The Province appealed the motion judge's decision, and the dismissal order was set aside by the Court of Appeal for New Brunswick (Court of Appeal). The Court of Appeal found that the limitation period had not begun to run, as the Province did not have knowledge of the facts conferring a legally enforceable right to a remedy, including every element of the cause of action. For a negligence claim, this would require knowledge that Grant Thornton's conduct fell below the standard of care. The Province could not have knowledge of these facts, unless and until Grant Thornton produced its audit-related files for the Province's inspection — which Grant Thornton had refused to do.

Supreme Court of Canada decision

The SCC unanimously reinstated the dismissal order, finding that the Province discovered the claim when it received the draft report from Richter in 2011, and was therefore statute-barred from bringing the claim in 2014.

The SCC held that determining the level of knowledge required to trigger a statutory limitation period requires two distinct inquiries:

  1. Is the requisite level of knowledge under the statute equivalent to that of the common law rule of discoverability?
  2. What is the particular degree of knowledge required to discover a claim under the statute in question?

After determining that the LAA merely codified, not modified, the common law rule of discoverability, the SCC held that this required a plaintiff to know, or ought to know, sufficient material facts to draw a plausible inference of liability on the part of the defendant. The limitation period therefore begins when a plaintiff can plausibly infer that a loss suffered was caused or contributed to by an act or omission of the defendant. This standard requires a degree of knowledge that is more than suspicion or speculation, but less than certainty.

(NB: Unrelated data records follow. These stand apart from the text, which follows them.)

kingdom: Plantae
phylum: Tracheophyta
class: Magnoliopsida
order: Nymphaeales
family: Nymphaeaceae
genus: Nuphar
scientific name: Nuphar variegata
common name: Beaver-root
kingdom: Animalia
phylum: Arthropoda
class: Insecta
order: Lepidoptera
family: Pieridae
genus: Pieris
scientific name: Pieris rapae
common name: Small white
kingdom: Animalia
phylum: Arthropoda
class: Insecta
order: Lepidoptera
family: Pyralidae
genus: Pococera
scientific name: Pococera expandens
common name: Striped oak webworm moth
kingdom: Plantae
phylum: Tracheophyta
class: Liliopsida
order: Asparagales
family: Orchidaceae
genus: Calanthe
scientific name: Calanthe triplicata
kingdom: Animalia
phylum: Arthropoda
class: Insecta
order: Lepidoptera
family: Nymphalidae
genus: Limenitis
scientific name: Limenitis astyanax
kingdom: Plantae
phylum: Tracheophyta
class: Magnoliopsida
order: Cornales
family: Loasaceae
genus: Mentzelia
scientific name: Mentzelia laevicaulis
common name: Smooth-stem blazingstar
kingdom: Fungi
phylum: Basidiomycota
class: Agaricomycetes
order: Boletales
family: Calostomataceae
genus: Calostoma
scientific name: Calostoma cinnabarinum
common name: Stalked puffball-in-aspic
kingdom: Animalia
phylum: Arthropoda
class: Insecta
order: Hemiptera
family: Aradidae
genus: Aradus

The SCC found that the Court of Appeal applied a degree of knowledge too close to certainty, which would, in some cases, indefinitely postpone the limitation period. The SCC decision noted that knowledge of some elements of a claim, such as causation or a breach of the standard of care in negligence actions, may only become available through the discovery process or the exchange of expert reports in the course of litigation.

Key takeaways

  • Plaintiffs must diligently pursue claims. Opting to wait rather than pursue judicial enforcement of legal rights may result in the loss of those rights.
  • The decision only applies to limitation periods subject to the common law discoverability rule. A statute may modify or oust the common law rule.
  • If you believe you may have a claim, contact one of our litigation professionals in your region to determine the applicable statutory limitation period, whether the limitation period has commenced, and when it may expire.

[1] 2021 SCC 31.

[3] S.N.B. 2009, c. L‑8.5 ("LAA").

[4] LAA, s. 5.

[5] See for example: British Columbia's Limitation Act, S.B.C. 2012, c. 13, ss. 6 and 7; Alberta's Limitations Act, R.S.A. 2000, c. L-12, s. 3(1); and Ontario's Limitations Act, 2000, S.O. 2002 c. 24, Sched. B, ss 4–5(1).